Job item> Skipping the images, transcribe each record below as it is.

Dataset records>
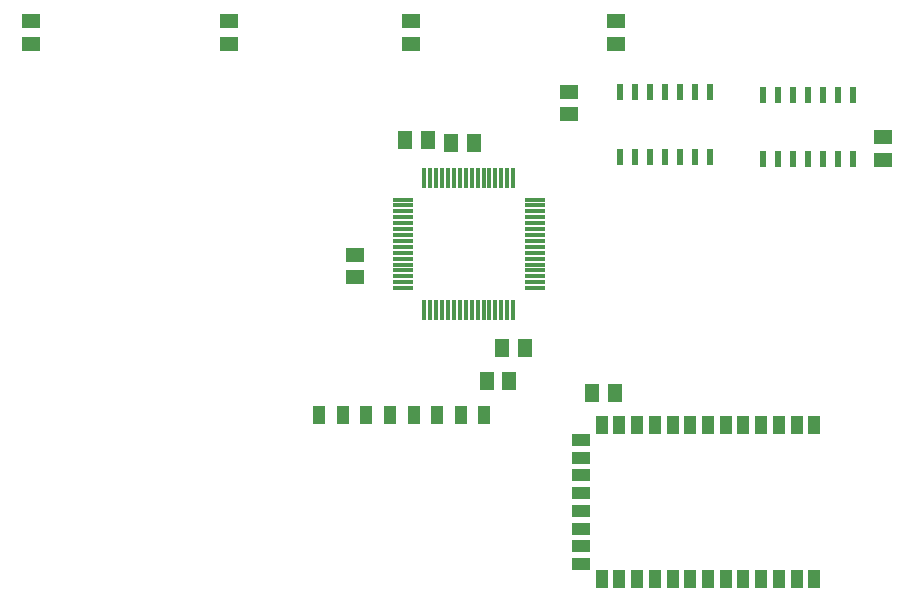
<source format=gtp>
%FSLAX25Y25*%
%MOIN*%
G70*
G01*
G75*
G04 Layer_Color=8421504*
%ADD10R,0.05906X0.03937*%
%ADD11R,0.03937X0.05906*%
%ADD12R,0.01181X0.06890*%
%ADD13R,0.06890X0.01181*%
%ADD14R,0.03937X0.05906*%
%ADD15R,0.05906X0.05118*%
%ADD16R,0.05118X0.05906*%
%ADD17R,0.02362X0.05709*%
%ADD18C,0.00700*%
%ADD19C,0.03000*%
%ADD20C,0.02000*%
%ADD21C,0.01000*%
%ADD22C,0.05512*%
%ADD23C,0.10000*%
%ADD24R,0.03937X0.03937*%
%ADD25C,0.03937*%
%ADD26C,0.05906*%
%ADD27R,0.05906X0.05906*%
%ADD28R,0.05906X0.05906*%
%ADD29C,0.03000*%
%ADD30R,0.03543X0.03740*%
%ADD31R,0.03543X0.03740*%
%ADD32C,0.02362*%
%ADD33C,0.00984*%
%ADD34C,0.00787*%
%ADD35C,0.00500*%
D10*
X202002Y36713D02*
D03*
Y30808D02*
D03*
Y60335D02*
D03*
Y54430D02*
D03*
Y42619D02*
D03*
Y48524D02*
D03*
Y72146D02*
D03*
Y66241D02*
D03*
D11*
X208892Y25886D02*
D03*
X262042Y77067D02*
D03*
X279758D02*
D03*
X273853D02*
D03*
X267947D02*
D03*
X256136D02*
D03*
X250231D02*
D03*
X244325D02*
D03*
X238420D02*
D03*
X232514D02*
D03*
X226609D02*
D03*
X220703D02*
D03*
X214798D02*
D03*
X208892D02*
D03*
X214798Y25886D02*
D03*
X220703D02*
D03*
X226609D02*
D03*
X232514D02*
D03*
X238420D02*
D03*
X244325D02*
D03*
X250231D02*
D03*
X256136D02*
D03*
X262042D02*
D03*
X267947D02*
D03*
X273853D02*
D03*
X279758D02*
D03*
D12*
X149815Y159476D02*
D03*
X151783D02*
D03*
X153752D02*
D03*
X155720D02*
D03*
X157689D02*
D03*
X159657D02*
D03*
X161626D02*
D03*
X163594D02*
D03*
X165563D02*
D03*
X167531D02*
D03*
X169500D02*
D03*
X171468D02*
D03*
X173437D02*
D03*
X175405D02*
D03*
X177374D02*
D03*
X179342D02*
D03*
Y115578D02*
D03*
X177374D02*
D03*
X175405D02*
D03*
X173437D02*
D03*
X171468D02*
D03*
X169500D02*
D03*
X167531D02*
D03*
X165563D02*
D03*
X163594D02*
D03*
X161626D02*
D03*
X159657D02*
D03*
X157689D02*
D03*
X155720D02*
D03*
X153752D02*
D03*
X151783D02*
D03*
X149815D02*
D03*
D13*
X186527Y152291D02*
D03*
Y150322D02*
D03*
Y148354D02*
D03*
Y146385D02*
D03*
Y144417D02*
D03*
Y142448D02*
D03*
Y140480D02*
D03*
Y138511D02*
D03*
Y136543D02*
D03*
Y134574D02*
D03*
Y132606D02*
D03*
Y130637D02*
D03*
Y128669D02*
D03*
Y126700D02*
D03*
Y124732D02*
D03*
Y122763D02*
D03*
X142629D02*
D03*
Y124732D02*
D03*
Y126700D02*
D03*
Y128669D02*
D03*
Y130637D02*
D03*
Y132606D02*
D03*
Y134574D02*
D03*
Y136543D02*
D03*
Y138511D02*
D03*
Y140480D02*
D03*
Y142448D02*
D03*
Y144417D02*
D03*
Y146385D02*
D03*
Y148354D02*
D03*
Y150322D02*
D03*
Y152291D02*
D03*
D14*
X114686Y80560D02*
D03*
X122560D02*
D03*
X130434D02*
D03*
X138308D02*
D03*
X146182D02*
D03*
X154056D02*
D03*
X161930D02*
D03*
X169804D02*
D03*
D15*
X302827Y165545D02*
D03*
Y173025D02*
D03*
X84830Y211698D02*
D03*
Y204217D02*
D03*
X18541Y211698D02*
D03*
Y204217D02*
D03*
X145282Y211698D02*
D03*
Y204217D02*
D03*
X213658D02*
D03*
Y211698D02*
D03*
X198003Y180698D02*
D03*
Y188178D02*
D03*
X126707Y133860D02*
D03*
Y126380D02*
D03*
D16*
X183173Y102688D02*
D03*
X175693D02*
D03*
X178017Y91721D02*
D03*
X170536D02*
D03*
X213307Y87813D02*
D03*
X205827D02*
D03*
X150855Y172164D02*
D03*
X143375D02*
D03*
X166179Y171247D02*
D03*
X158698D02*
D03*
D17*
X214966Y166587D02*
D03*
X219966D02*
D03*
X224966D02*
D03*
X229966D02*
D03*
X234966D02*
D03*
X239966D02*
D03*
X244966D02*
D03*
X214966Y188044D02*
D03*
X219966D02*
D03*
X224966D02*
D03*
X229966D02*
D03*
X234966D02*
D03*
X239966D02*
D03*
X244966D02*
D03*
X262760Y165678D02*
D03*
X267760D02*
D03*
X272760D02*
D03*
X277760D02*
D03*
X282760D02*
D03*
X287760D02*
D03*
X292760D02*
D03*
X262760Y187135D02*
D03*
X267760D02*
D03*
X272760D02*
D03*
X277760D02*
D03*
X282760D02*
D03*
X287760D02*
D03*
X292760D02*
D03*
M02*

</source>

Response box>
<source format=gtp>
%FSLAX25Y25*%
%MOIN*%
G70*
G01*
G75*
G04 Layer_Color=8421504*
%ADD10R,0.05906X0.03937*%
%ADD11R,0.03937X0.05906*%
%ADD12R,0.01181X0.06890*%
%ADD13R,0.06890X0.01181*%
%ADD14R,0.03937X0.05906*%
%ADD15R,0.05906X0.05118*%
%ADD16R,0.05118X0.05906*%
%ADD17R,0.02362X0.05709*%
%ADD18C,0.00700*%
%ADD19C,0.03000*%
%ADD20C,0.02000*%
%ADD21C,0.01000*%
%ADD22C,0.05512*%
%ADD23C,0.10000*%
%ADD24R,0.03937X0.03937*%
%ADD25C,0.03937*%
%ADD26C,0.05906*%
%ADD27R,0.05906X0.05906*%
%ADD28R,0.05906X0.05906*%
%ADD29C,0.03000*%
%ADD30R,0.03543X0.03740*%
%ADD31R,0.03543X0.03740*%
%ADD32C,0.02362*%
%ADD33C,0.00984*%
%ADD34C,0.00787*%
%ADD35C,0.00500*%
D10*
X202002Y36713D02*
D03*
Y30808D02*
D03*
Y60335D02*
D03*
Y54430D02*
D03*
Y42619D02*
D03*
Y48524D02*
D03*
Y72146D02*
D03*
Y66241D02*
D03*
D11*
X208892Y25886D02*
D03*
X262042Y77067D02*
D03*
X279758D02*
D03*
X273853D02*
D03*
X267947D02*
D03*
X256136D02*
D03*
X250231D02*
D03*
X244325D02*
D03*
X238420D02*
D03*
X232514D02*
D03*
X226609D02*
D03*
X220703D02*
D03*
X214798D02*
D03*
X208892D02*
D03*
X214798Y25886D02*
D03*
X220703D02*
D03*
X226609D02*
D03*
X232514D02*
D03*
X238420D02*
D03*
X244325D02*
D03*
X250231D02*
D03*
X256136D02*
D03*
X262042D02*
D03*
X267947D02*
D03*
X273853D02*
D03*
X279758D02*
D03*
D12*
X149815Y159476D02*
D03*
X151783D02*
D03*
X153752D02*
D03*
X155720D02*
D03*
X157689D02*
D03*
X159657D02*
D03*
X161626D02*
D03*
X163594D02*
D03*
X165563D02*
D03*
X167531D02*
D03*
X169500D02*
D03*
X171468D02*
D03*
X173437D02*
D03*
X175405D02*
D03*
X177374D02*
D03*
X179342D02*
D03*
Y115578D02*
D03*
X177374D02*
D03*
X175405D02*
D03*
X173437D02*
D03*
X171468D02*
D03*
X169500D02*
D03*
X167531D02*
D03*
X165563D02*
D03*
X163594D02*
D03*
X161626D02*
D03*
X159657D02*
D03*
X157689D02*
D03*
X155720D02*
D03*
X153752D02*
D03*
X151783D02*
D03*
X149815D02*
D03*
D13*
X186527Y152291D02*
D03*
Y150322D02*
D03*
Y148354D02*
D03*
Y146385D02*
D03*
Y144417D02*
D03*
Y142448D02*
D03*
Y140480D02*
D03*
Y138511D02*
D03*
Y136543D02*
D03*
Y134574D02*
D03*
Y132606D02*
D03*
Y130637D02*
D03*
Y128669D02*
D03*
Y126700D02*
D03*
Y124732D02*
D03*
Y122763D02*
D03*
X142629D02*
D03*
Y124732D02*
D03*
Y126700D02*
D03*
Y128669D02*
D03*
Y130637D02*
D03*
Y132606D02*
D03*
Y134574D02*
D03*
Y136543D02*
D03*
Y138511D02*
D03*
Y140480D02*
D03*
Y142448D02*
D03*
Y144417D02*
D03*
Y146385D02*
D03*
Y148354D02*
D03*
Y150322D02*
D03*
Y152291D02*
D03*
D14*
X114686Y80560D02*
D03*
X122560D02*
D03*
X130434D02*
D03*
X138308D02*
D03*
X146182D02*
D03*
X154056D02*
D03*
X161930D02*
D03*
X169804D02*
D03*
D15*
X302827Y165545D02*
D03*
Y173025D02*
D03*
X84830Y211698D02*
D03*
Y204217D02*
D03*
X18541Y211698D02*
D03*
Y204217D02*
D03*
X145282Y211698D02*
D03*
Y204217D02*
D03*
X213658D02*
D03*
Y211698D02*
D03*
X198003Y180698D02*
D03*
Y188178D02*
D03*
X126707Y133860D02*
D03*
Y126380D02*
D03*
D16*
X183173Y102688D02*
D03*
X175693D02*
D03*
X178017Y91721D02*
D03*
X170536D02*
D03*
X213307Y87813D02*
D03*
X205827D02*
D03*
X150855Y172164D02*
D03*
X143375D02*
D03*
X166179Y171247D02*
D03*
X158698D02*
D03*
D17*
X214966Y166587D02*
D03*
X219966D02*
D03*
X224966D02*
D03*
X229966D02*
D03*
X234966D02*
D03*
X239966D02*
D03*
X244966D02*
D03*
X214966Y188044D02*
D03*
X219966D02*
D03*
X224966D02*
D03*
X229966D02*
D03*
X234966D02*
D03*
X239966D02*
D03*
X244966D02*
D03*
X262760Y165678D02*
D03*
X267760D02*
D03*
X272760D02*
D03*
X277760D02*
D03*
X282760D02*
D03*
X287760D02*
D03*
X292760D02*
D03*
X262760Y187135D02*
D03*
X267760D02*
D03*
X272760D02*
D03*
X277760D02*
D03*
X282760D02*
D03*
X287760D02*
D03*
X292760D02*
D03*
M02*

</source>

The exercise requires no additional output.